Sunday, 4 November 2007

The logic behind starting Investing early in life.

This is a sequel to my earlier post on Investment behaviour,

In the world of investment, the critical component is time.

One can have apprehensions over the fickleness of the financial markets. But surprisingly, they are very reliable over long-term.

We can illustrate the importance of time through a real-life example.

"Anu and Anil are twins.

Anu invests Rs 20,000 a year for 20 years. Then she leaves her money in the fund and doesn’t add a Rupee for the next five years. She then plans her retirement and checks her balance. It is Rs 2,029,323 – nearly 20 lakhs rupees for an outlay of Rs 4 lakhs (@ 10% per annum net return on investment).

Anil, was always a little slow to take off. He invests the same Rs 20000 per annum for 20 years. But, he starts his investment a full 5 years after Anu started hers. He retires the same time as Anu.

Remember both have invested the same amount per annum over the same number of years. It is logical to expect that they would have achieved the same results.

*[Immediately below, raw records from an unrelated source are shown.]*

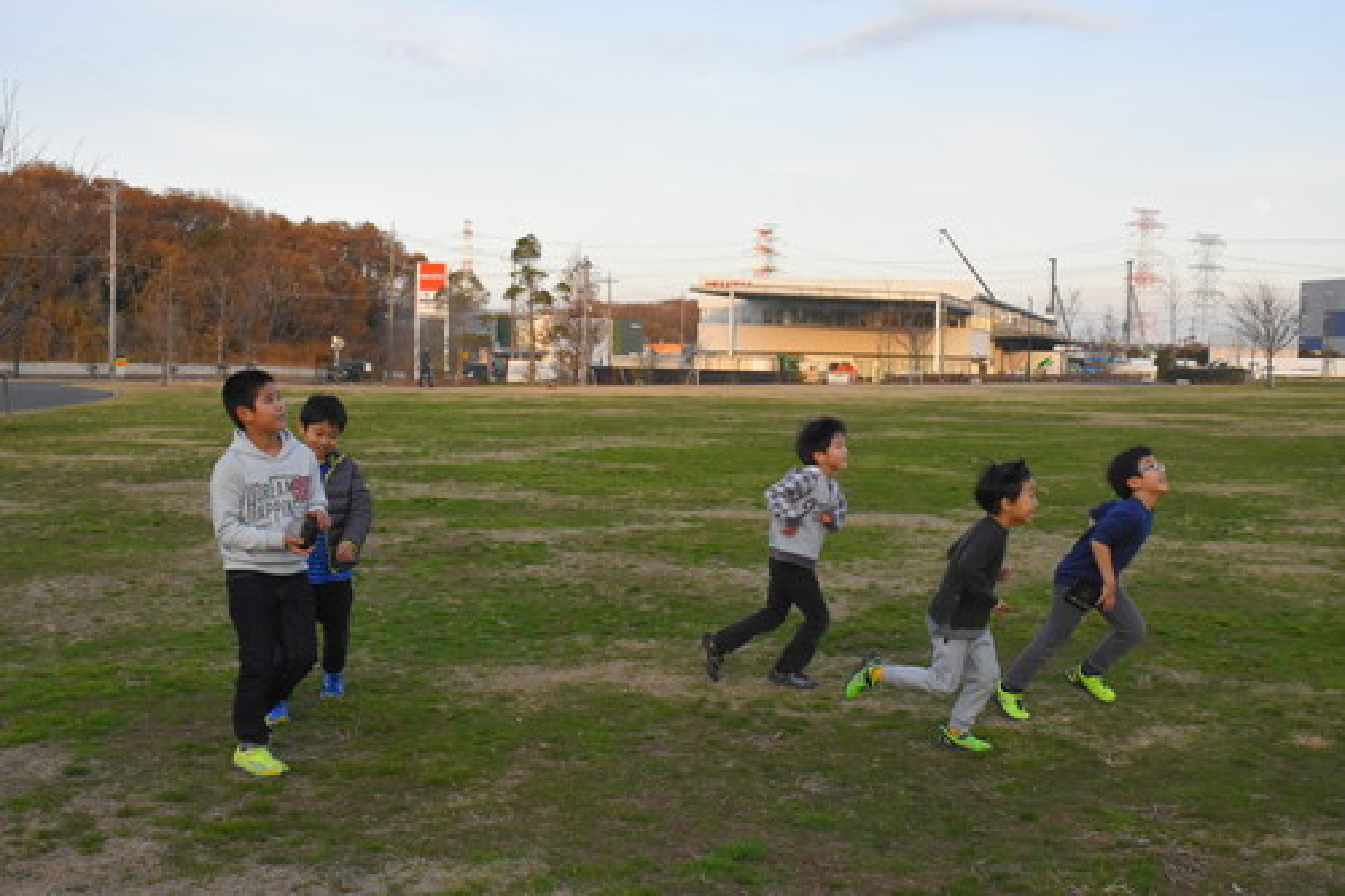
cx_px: 672
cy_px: 448
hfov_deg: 43.6
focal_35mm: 45
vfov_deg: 29.8
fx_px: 1681
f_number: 13
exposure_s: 1/640
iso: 2000
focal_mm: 30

Far from it. Five years of procrastination had cost Anil dearly – well over 5 lakhs rupees – he took home Rs 1,260,049.

Why? Because for five years Anu earned money in her sleep, reaping the benefits of compound interest on her initial 20 years worth of investing.

Unfortunately for Anil, he missed out on those five crucial years of build-up and the only benefit he ended up with was that of hindsight".

Make your money work for you today. Tomorrow may be too late.